10月30日(月)の早朝、午前0時頃も、運よく満月に出会えた。
運の良い自分を不思議とも思い、世界の中の騒動やこの格差社会において、恵まれているとの想いと、日々を生きるのに精一杯の人もいることに対し、満月の美しさと暗黒の世界の同居に、後ろめたさと運と不運の非情さを知らされる。
新聞報道では「袴田巌」さんの再審記事が、幾ページにもわたって特集され、この不運は、一応しあわせの世界に居る自分には、放置してよいものかと憤りを感じると共に、人々も無関心でいてよいのかと思う。

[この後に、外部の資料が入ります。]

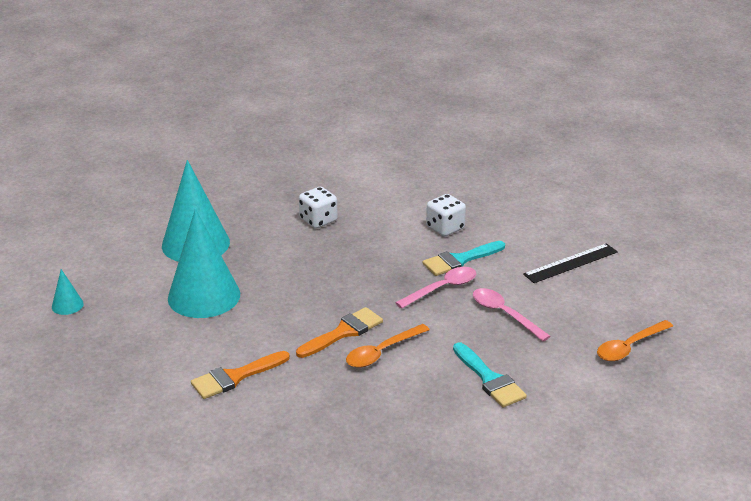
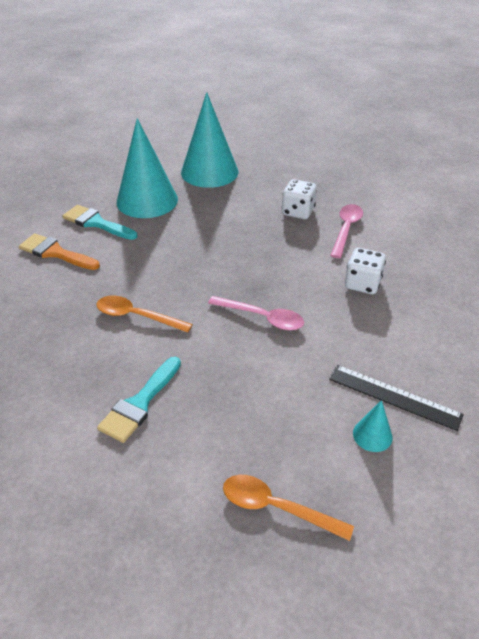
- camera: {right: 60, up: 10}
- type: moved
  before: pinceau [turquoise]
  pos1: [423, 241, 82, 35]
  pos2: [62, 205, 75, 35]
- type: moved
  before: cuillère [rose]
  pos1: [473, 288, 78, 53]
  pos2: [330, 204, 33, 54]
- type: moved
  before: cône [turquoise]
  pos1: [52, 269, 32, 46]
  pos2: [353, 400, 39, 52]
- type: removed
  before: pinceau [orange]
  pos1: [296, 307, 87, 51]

満月の存在と冤罪が、この日常にあることに、責任の一端は誰にあるのかと自問すると、毎日自由にしあわせに生きている自分にもあると思えてしまう。
自由があり、そこそこ欲求も満たされ、最低限生きることにも困らない自分、一方でこれらがままならない人々の存在は、人間に与えられた大いなる課題と思えてしまう。
満月を誰もが美しいと言える日が来ることを願いながら、今日も自由を謳歌し、少しは人間の課題も考えてみたい。
<今日の良い出来事>
連日、満月を見ることができ、しあわせと幸運を思った。
朝飯、昼飯、夜飯にありつけて、しあわせをかみしめた。
それでは、いったい誰のおかげで、ここまで生きてこられたのか、夜更けに考えてみてはどうか、提案したい。
答はこれだとわかるでしょうか。
自分には即答できないかもしれない。
それとも、明快な答えを誰かは知っているかもしれない。
それは誰。
難問か奇問か単純明快か、挑戦してみてください。